La soprano France Bellemare, originaire de Saint-Félicien, a accompli un exploit en décrochant la troisième place, mercredi soir, à l'occasion du Concours musical international de Montréal.

Une joie inespérée pour France Bellemare

Troisième au Concours musical international de Montréal, mercredi soir, la soprano originaire de Saint-Félicien, France Bellemare, vient de forcer la porte du destin. En plus de décrocher une bourse de 10 000 $ à laquelle se grefferont des bonifications, l'artiste de 27 ans a ajouté à son c.v. le genre de mention qui ouvre la porte des maisons d'opéra.

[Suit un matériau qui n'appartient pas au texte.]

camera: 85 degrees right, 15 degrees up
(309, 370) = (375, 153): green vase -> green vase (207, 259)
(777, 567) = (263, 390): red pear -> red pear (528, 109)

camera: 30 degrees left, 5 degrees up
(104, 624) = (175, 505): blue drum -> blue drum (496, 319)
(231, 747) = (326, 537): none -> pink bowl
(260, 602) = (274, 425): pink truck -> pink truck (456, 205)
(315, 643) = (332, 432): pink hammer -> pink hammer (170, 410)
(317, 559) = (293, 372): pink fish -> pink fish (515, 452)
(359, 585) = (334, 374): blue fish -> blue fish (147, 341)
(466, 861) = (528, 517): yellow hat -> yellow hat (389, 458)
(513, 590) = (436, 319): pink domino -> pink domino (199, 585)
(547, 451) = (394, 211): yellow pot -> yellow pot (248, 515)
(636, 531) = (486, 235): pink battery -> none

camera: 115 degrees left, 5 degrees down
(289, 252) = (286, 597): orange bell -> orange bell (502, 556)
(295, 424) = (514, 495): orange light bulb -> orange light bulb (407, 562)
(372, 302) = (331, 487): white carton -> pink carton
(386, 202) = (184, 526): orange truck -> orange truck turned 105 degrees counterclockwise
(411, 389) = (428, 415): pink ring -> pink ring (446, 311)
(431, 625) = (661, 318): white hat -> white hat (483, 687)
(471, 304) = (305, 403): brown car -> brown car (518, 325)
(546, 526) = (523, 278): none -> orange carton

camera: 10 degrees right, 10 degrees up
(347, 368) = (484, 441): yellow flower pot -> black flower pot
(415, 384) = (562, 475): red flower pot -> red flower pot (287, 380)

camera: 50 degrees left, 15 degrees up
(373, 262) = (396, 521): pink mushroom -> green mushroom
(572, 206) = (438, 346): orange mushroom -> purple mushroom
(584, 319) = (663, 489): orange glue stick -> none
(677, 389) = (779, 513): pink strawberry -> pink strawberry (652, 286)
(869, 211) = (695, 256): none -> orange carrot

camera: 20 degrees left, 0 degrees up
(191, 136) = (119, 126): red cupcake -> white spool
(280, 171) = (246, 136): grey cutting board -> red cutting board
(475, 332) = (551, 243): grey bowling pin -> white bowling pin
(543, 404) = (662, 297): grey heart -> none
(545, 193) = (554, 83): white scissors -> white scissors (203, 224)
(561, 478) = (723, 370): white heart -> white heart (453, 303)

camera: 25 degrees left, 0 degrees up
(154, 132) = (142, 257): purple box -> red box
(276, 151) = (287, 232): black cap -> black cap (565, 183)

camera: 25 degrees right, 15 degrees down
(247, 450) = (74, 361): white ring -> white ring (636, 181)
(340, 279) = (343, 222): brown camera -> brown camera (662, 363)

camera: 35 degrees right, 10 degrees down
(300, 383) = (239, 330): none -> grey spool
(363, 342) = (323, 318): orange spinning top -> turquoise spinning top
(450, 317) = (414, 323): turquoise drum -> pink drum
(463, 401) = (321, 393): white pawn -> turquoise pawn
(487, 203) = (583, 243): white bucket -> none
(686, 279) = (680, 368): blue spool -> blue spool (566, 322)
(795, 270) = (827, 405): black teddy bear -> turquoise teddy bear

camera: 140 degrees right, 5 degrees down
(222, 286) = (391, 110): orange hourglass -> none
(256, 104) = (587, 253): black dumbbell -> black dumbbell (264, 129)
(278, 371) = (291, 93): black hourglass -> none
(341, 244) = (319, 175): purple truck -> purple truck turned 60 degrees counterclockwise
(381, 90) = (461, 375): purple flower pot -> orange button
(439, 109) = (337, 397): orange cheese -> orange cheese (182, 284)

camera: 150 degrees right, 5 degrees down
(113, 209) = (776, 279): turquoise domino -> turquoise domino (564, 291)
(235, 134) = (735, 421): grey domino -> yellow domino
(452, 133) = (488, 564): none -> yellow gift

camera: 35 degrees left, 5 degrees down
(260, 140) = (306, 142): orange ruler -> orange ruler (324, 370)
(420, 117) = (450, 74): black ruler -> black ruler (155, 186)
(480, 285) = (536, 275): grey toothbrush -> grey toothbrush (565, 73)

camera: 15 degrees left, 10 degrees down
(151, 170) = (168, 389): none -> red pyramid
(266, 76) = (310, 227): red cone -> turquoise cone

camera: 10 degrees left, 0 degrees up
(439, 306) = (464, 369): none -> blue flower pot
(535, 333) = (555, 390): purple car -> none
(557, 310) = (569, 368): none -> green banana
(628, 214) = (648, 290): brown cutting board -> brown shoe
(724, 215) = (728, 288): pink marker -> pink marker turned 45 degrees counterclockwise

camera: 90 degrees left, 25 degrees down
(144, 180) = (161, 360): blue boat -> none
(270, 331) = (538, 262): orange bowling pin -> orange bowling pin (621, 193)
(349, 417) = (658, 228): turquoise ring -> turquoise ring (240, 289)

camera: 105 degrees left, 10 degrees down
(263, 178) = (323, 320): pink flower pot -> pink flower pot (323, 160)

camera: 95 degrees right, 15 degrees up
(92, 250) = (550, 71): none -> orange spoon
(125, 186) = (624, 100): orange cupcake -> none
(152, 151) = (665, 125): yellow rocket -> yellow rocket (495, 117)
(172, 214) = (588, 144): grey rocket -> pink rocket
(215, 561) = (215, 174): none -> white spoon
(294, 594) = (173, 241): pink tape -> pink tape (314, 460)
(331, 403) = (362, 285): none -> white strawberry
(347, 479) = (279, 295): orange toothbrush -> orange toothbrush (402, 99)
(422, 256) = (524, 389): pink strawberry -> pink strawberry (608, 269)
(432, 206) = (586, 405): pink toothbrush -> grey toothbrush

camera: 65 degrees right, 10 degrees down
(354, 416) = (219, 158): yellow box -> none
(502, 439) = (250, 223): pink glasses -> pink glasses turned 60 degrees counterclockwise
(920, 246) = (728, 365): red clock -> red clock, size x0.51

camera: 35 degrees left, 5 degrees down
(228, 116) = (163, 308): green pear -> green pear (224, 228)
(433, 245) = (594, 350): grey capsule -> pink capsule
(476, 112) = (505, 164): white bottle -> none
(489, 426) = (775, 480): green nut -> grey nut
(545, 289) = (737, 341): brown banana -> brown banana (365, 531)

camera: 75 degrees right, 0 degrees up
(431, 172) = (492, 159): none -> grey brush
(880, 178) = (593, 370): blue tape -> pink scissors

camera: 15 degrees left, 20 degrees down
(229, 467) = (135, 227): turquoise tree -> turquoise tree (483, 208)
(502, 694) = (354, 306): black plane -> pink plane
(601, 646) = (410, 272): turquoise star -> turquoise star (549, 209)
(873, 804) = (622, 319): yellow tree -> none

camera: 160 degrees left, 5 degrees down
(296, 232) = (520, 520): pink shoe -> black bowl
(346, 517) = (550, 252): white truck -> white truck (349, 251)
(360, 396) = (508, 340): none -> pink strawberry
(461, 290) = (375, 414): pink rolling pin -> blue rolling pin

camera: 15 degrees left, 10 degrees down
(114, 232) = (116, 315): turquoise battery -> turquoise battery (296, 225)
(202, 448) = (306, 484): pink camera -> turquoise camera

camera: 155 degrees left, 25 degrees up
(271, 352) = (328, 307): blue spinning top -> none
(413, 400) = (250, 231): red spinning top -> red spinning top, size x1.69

« Au début, je me disais que j'aurais de la misère à me rendre en demi-finale. Je ne pensais pas qu'il serait possible d'aller aussi haut », a-t-elle confié hier, lors d'une entrevue téléphonique accordée au Quotidien. Enjouée, même s'il restait un gala à préparer pour ce soir, avec les autres lauréats, la jeune femme profitait pleinement de l'instant.
Pour prendre la mesure de son exploit, rappelons que 24 concurrents provenant de neuf pays étaient en lice à l'étape des quarts de finale. La Jeannoise a traversé l'épreuve sans coup férir, tout comme la demi-finale, alors qu'elle était appuyée par son amie, la pianiste Marie-Ève Scarfone. Ce fut plus ardu en finale, puisque les six « survivants » devaient se produire à la Maison symphonique, lors d'un concert de l'Orchestre symphonique de Montréal.
« C'était exigeant, puisque je n'avais jamais chanté là. L'acoustique fait ressortir les moindres nuances du jeu de l'orchestre. Il faut donc trouver sa place là-dedans, une forme d'équilibre. En même temps, ça représentait 40 minutes de musique, avec des airs souvent difficiles », rapporte France Bellemare.
Juges et critiques ont salué son talent. Même les plus pointilleux ont vanté sa voix, certains laissant entendre qu'une position plus élevée n'aurait pas été usurpée. En prime, des offres ont été soumises à la soprano, sitôt la compétition terminée.
Elle qui venait d'interpréter des airs de Rachmaninov, Puccini, Mozart et Bizet, en plus du cycle Les nuits d'été de Berlioz, sera donc occupée dans les prochains mois. Elle retournera à l'Atelier lyrique de l'Opéra de Montréal et participera à quelques productions, tout en effectuant des auditions en Europe.
Quant à son prochain concert, il la ramènera au Camp musical du Saguenay-Lac-Saint-Jean, le 2 août à 10 h 30 (9 h 30 si on profite du repas). « Pour ce récital matinal, je ferai des airs de Carmen et La Bohême, du Piaf aussi. J'ai hâte de découvrir la salle. Ce sera un beau moment intime », anticipe France Bellemare.